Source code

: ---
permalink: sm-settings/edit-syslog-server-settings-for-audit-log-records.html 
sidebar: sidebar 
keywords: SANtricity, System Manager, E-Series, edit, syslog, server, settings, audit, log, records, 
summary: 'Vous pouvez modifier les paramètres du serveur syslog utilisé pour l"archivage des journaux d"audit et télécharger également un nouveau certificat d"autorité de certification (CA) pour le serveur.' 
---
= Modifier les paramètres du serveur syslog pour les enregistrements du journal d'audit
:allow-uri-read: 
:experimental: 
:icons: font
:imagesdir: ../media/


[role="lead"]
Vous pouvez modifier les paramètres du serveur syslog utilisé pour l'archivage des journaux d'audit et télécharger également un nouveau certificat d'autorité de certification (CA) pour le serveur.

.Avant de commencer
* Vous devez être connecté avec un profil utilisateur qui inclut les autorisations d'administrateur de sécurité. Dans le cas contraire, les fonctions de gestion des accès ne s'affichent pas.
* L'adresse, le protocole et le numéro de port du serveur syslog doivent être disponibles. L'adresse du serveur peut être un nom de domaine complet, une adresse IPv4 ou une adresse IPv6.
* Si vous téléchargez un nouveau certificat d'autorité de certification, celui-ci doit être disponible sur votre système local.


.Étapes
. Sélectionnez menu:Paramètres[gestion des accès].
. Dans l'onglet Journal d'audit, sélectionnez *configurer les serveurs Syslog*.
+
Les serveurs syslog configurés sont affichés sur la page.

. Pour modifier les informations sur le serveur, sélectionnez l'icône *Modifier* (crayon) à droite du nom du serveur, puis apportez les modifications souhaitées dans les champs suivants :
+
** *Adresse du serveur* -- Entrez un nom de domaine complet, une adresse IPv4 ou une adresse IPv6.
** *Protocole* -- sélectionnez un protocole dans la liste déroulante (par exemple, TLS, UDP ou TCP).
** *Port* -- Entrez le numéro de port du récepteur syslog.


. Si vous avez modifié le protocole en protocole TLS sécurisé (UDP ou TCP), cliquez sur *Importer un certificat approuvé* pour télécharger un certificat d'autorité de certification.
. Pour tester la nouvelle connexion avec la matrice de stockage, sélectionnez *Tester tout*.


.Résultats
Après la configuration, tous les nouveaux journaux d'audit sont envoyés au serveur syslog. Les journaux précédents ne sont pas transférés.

......

- TRY IT -
Copy the data exactly as it was presented.

- RESPONSE AREA -
Source code

: ---
permalink: sm-settings/edit-syslog-server-settings-for-audit-log-records.html 
sidebar: sidebar 
keywords: SANtricity, System Manager, E-Series, edit, syslog, server, settings, audit, log, records, 
summary: 'Vous pouvez modifier les paramètres du serveur syslog utilisé pour l"archivage des journaux d"audit et télécharger également un nouveau certificat d"autorité de certification (CA) pour le serveur.' 
---
= Modifier les paramètres du serveur syslog pour les enregistrements du journal d'audit
:allow-uri-read: 
:experimental: 
:icons: font
:imagesdir: ../media/


[role="lead"]
Vous pouvez modifier les paramètres du serveur syslog utilisé pour l'archivage des journaux d'audit et télécharger également un nouveau certificat d'autorité de certification (CA) pour le serveur.

.Avant de commencer
* Vous devez être connecté avec un profil utilisateur qui inclut les autorisations d'administrateur de sécurité. Dans le cas contraire, les fonctions de gestion des accès ne s'affichent pas.
* L'adresse, le protocole et le numéro de port du serveur syslog doivent être disponibles. L'adresse du serveur peut être un nom de domaine complet, une adresse IPv4 ou une adresse IPv6.
* Si vous téléchargez un nouveau certificat d'autorité de certification, celui-ci doit être disponible sur votre système local.


.Étapes
. Sélectionnez menu:Paramètres[gestion des accès].
. Dans l'onglet Journal d'audit, sélectionnez *configurer les serveurs Syslog*.
+
Les serveurs syslog configurés sont affichés sur la page.

. Pour modifier les informations sur le serveur, sélectionnez l'icône *Modifier* (crayon) à droite du nom du serveur, puis apportez les modifications souhaitées dans les champs suivants :
+
** *Adresse du serveur* -- Entrez un nom de domaine complet, une adresse IPv4 ou une adresse IPv6.
** *Protocole* -- sélectionnez un protocole dans la liste déroulante (par exemple, TLS, UDP ou TCP).
** *Port* -- Entrez le numéro de port du récepteur syslog.


. Si vous avez modifié le protocole en protocole TLS sécurisé (UDP ou TCP), cliquez sur *Importer un certificat approuvé* pour télécharger un certificat d'autorité de certification.
. Pour tester la nouvelle connexion avec la matrice de stockage, sélectionnez *Tester tout*.


.Résultats
Après la configuration, tous les nouveaux journaux d'audit sont envoyés au serveur syslog. Les journaux précédents ne sont pas transférés.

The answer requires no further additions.